Recorded data
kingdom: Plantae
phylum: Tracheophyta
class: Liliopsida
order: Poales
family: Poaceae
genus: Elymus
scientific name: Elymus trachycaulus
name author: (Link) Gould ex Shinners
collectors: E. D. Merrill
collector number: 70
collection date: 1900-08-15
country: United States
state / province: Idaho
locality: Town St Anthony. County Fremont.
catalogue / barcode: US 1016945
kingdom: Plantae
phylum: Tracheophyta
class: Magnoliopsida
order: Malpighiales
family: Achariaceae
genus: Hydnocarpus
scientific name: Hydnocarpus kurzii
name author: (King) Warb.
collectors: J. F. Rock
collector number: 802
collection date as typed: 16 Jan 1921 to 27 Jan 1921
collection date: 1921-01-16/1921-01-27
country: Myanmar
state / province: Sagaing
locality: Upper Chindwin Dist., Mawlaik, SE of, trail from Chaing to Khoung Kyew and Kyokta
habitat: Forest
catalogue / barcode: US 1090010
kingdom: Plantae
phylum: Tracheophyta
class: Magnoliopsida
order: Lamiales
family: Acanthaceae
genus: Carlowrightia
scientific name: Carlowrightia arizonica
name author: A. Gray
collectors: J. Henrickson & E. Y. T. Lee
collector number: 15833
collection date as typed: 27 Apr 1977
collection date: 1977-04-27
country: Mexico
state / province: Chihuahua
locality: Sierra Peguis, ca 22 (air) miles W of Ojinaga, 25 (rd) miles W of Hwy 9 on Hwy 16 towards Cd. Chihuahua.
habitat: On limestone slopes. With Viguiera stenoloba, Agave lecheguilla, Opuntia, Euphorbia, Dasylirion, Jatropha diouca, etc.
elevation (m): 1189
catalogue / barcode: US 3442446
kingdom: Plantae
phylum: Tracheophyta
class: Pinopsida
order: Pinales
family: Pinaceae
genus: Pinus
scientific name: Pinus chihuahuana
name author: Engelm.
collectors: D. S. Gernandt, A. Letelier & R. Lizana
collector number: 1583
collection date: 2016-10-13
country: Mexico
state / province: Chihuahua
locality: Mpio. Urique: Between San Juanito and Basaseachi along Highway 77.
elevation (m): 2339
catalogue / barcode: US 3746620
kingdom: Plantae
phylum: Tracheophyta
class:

--- To be done ---
Return everything from the line containing "name author: (King) Warb." down to the very last line, copied without any change.

--- Exercise output ---
name author: (King) Warb.
collectors: J. F. Rock
collector number: 802
collection date as typed: 16 Jan 1921 to 27 Jan 1921
collection date: 1921-01-16/1921-01-27
country: Myanmar
state / province: Sagaing
locality: Upper Chindwin Dist., Mawlaik, SE of, trail from Chaing to Khoung Kyew and Kyokta
habitat: Forest
catalogue / barcode: US 1090010
kingdom: Plantae
phylum: Tracheophyta
class: Magnoliopsida
order: Lamiales
family: Acanthaceae
genus: Carlowrightia
scientific name: Carlowrightia arizonica
name author: A. Gray
collectors: J. Henrickson & E. Y. T. Lee
collector number: 15833
collection date as typed: 27 Apr 1977
collection date: 1977-04-27
country: Mexico
state / province: Chihuahua
locality: Sierra Peguis, ca 22 (air) miles W of Ojinaga, 25 (rd) miles W of Hwy 9 on Hwy 16 towards Cd. Chihuahua.
habitat: On limestone slopes. With Viguiera stenoloba, Agave lecheguilla, Opuntia, Euphorbia, Dasylirion, Jatropha diouca, etc.
elevation (m): 1189
catalogue / barcode: US 3442446
kingdom: Plantae
phylum: Tracheophyta
class: Pinopsida
order: Pinales
family: Pinaceae
genus: Pinus
scientific name: Pinus chihuahuana
name author: Engelm.
collectors: D. S. Gernandt, A. Letelier & R. Lizana
collector number: 1583
collection date: 2016-10-13
country: Mexico
state / province: Chihuahua
locality: Mpio. Urique: Between San Juanito and Basaseachi along Highway 77.
elevation (m): 2339
catalogue / barcode: US 3746620
kingdom: Plantae
phylum: Tracheophyta
class:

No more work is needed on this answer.